THE GARY PIG GOLD REPORT, Vol. 22
ELVIS AT 75 … AND BEYOND
Why Elvis Presley?
I mean, why should anybody, anywhere, care anymore?
Well, first of all, if it hadn’t been for Elvis, we simply wouldn't be sitting here reading this right now. Really!
Think about it: If you like, write or think about, and/or make rock 'n' roll music, Elvis – indirectly or not – is the reason why.
Prefer those Beatles or their ilk instead? That’s just fine. But remember: There would have been no Beatles without John Lennon, and Lennon’s on permanent record as admitting to the world that, and I quote, "Before Elvis, there was nothing."
Huh! He's right, of course.
Sure, there were Hank Williams and Chuck Berry, not to mention Jimmie Rodgers and Jimmy Reed, Bill Haley and James Brown, lest we ever forget Bill Monroe and Ray Charles. In other words, two mighty musical rivers they called C&W and R&B, flowing strongly – but separately – cross their chosen ways o’er this great wide land of ours.

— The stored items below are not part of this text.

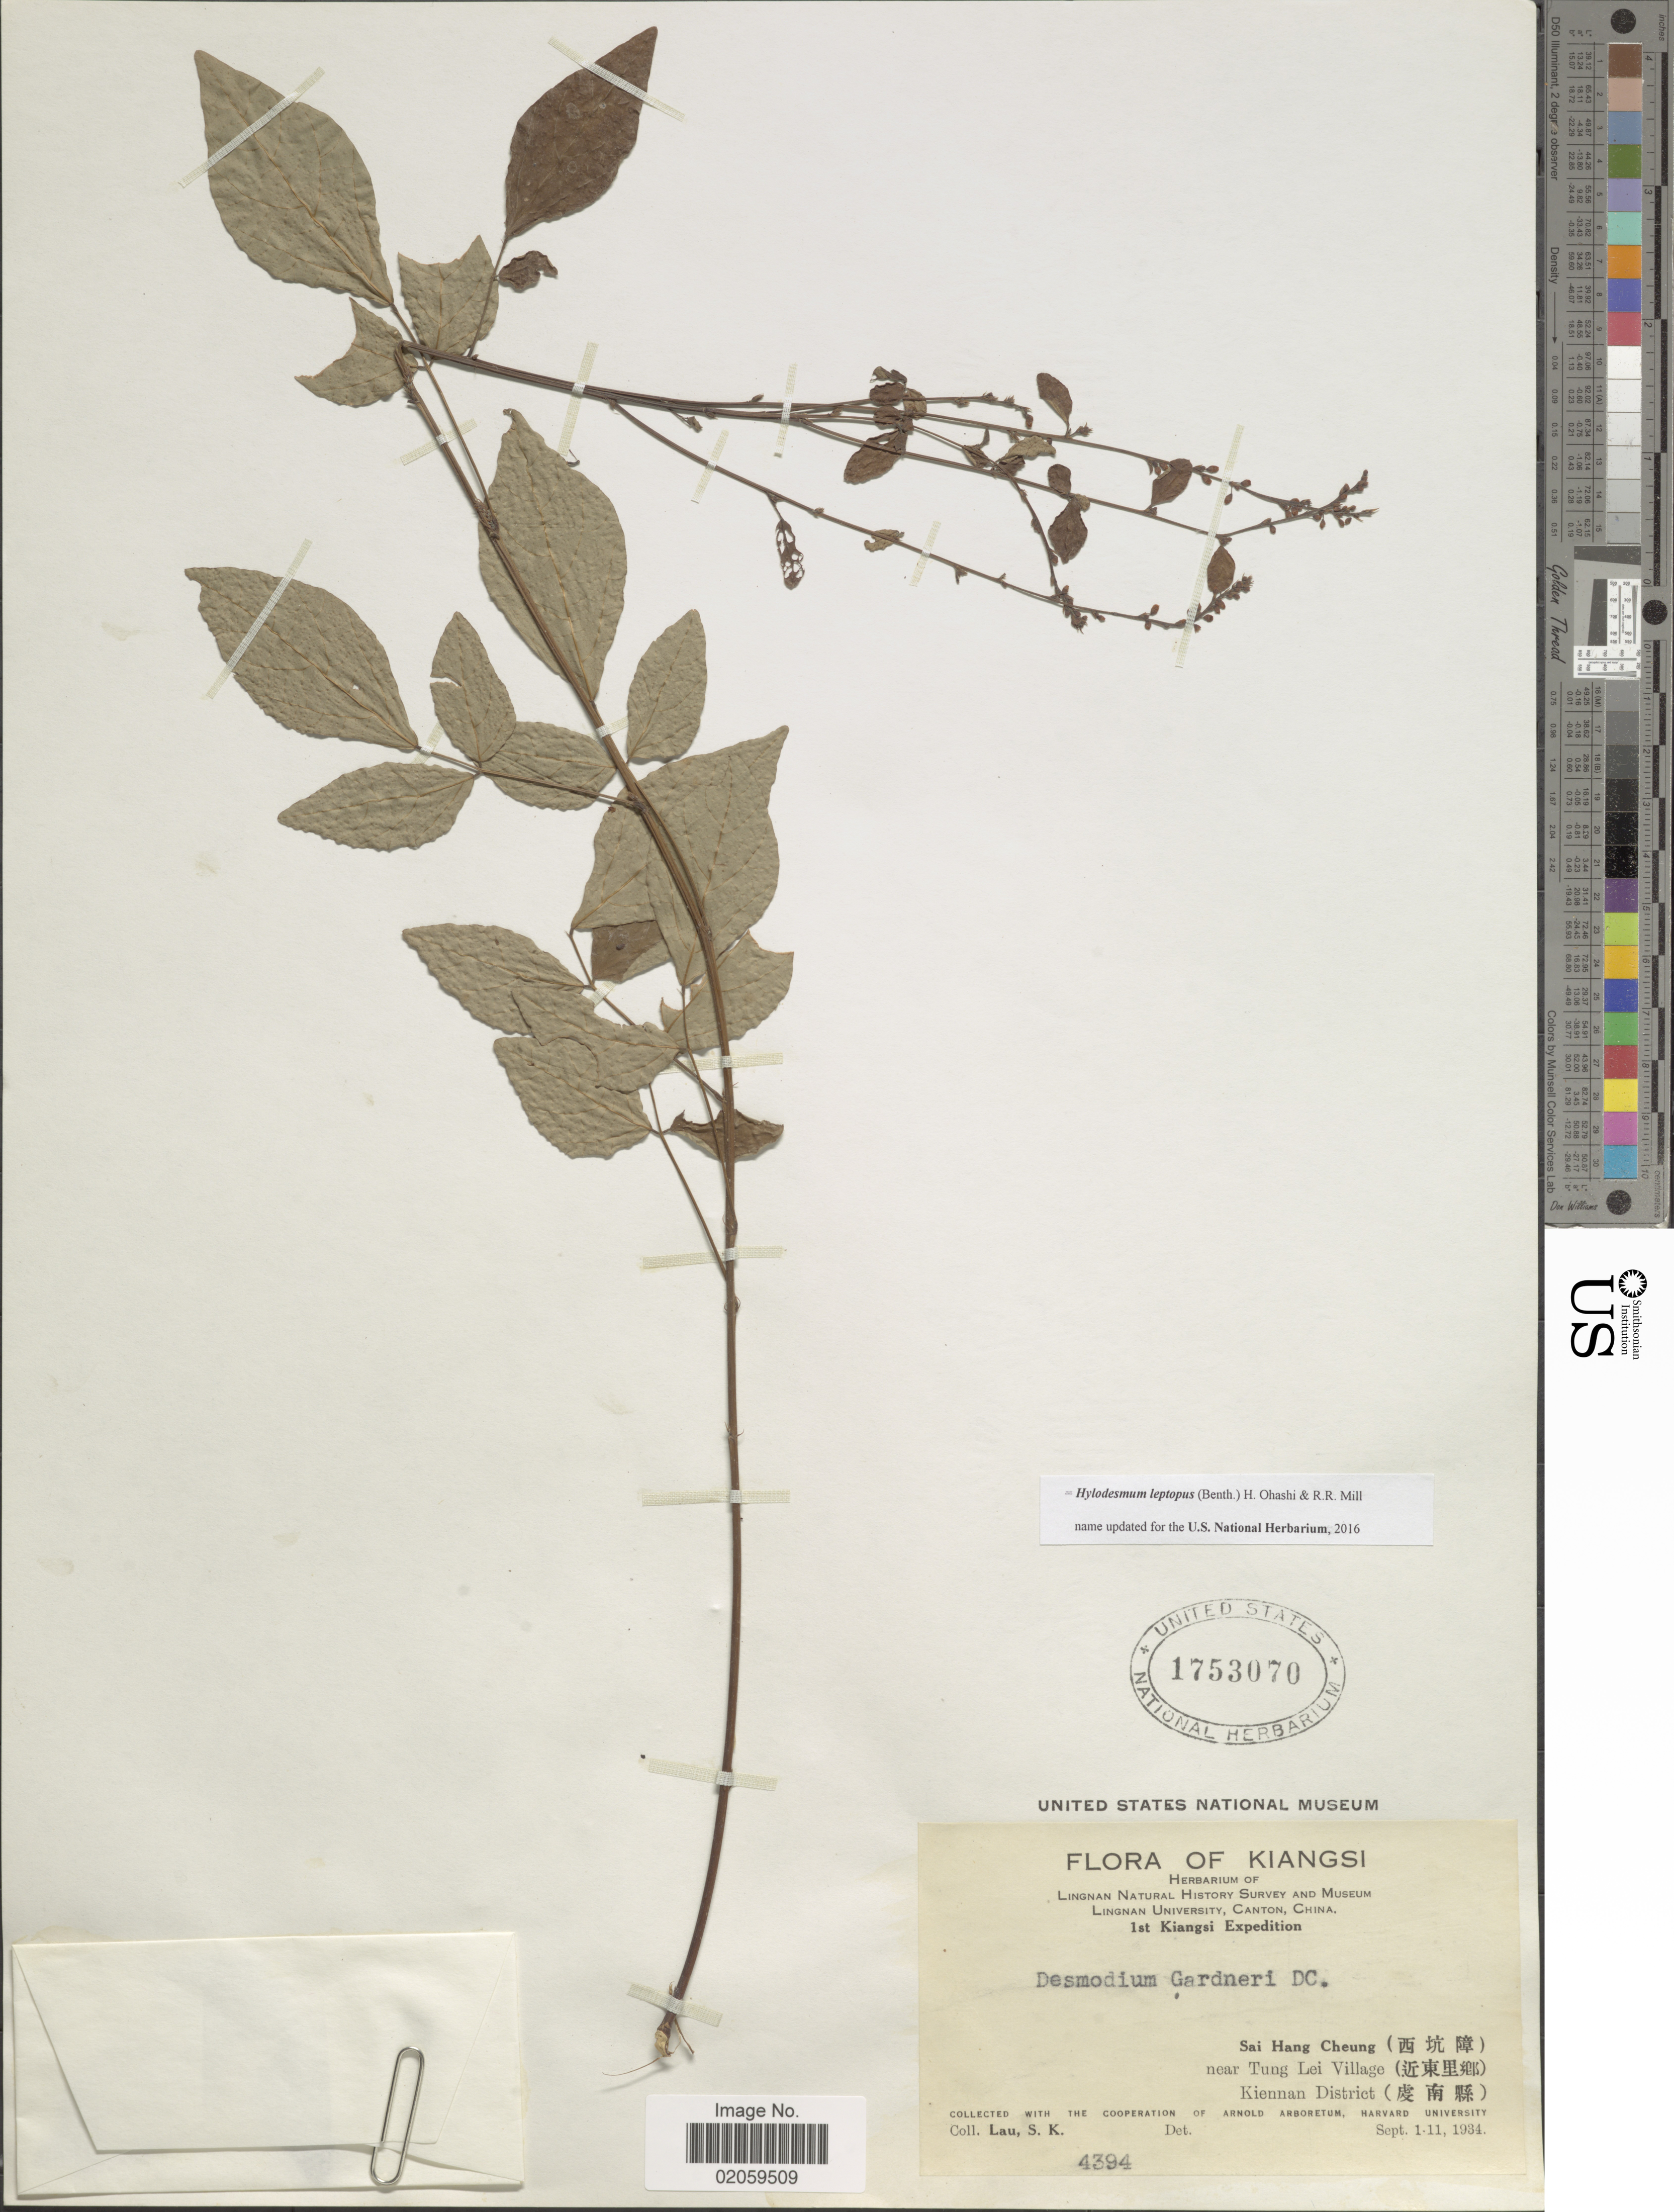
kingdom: Plantae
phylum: Tracheophyta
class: Magnoliopsida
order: Fabales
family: Fabaceae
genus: Hylodesmum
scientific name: Hylodesmum leptopus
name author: (A. Gray ex Benth.) H. Ohashi & R.R. Mill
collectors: S. K. Lau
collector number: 4394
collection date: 1934-09-01/1934-09-11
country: China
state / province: Jiangxi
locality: Kiangsi, Sai Hang Cheung, near Tung Lei Village, Kiennan District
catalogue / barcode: US 1753070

Certainly it was only a matter of time before those waters were forever after intermingled to surge forward as one unstoppable force, deep, strong and pure. But for those who simply think it was Elvis' first recordings for the tiny Sun label in A.D.1954 (downright bizarre, and for their time near-blasphemous, readings of Arthur Crudup's "That's All Right" and the aforementioned Monroe's "Blue Moon of Kentucky") that bridged those two waters – just the inevitable musical accident waiting to happen, as it were – then think again:
Elvis' first record was, in fact, the sweat-soaked, blood-stained result of unimaginably fraught months spent searching for that ever-elusive, brand new, and (this was the scary part) colorless "sound." Just listen to how painstakingly Elvis and his brilliant accompanists, Scotty Moore and Bill Black, lunge toward that tantalizing, all-encompassing, hitherto uncharted "sound." They made recordings that form no less than the blueprint upon which every musical thought of the past half century is inextricably based.
Here was a man who damn well wore his fingers, and his band, to the very bone in order to break out of the South (off of Sun and onto RCA, too, by the way) in his quest upwards and onwards toward global stardom and damn-near universal immortality. Indeed, here’s one boy who unfailingly "yes ma'am"-ed and "no sir"-ed all the right people, deigned to sing at a hound dog (not to mention kissed Ed Sullivan's black and white ass) in order to get himself, and his wonton moves, onto TV. And in doing so, he spread his beautiful madness irreparably and irrevocably around the globe … only to seemingly toss it all away and spend the entire 1960s doing time on the silver screen while his protégés in all their manifest forms (Bob Dylan, the British Invasion, even Jimi Hendrix) took over the public airwaves. For a while, anyway, that is: One hour of prime time just before Christmas of '68 was all it took for Elvis to forever regain his throne.
Naturally, as all martyrs to their various causes must, Elvis ultimately sacrificed himself and his career upon the unforgiving altar of public opinion, heading way down just as his ex-posse were nailing him to the cross with their sordid little book Elvis, What Happened? For most out there, all that soon remained of our hero was the bloated, pill-bellied National Enquirer cover boy who seemed content to sweat, mumble and at times even "moo" his way into the realm of truckstop immortality (witness, if you must, videos of his final concerts of 1977: gut-wrenching and ultimately heartbreaking footage of apocalyptic artistic decline).
However, despite this most bitter of ends, there’s really not that much needed to say when looking at this man's life and career, from Tupelo, Miss., to Hollywood, Calif., and all the way back home again. That’s because, you see. he really was The One. There’s never been another like him. There never will be. In fact, there honestly doesn't have to be anymore, does there? He did – and, most importantly sang – it all. For me.
Even for you.
-- Musician/writer Gary Pig Gold is the co-founder of the To M'Lou Music label.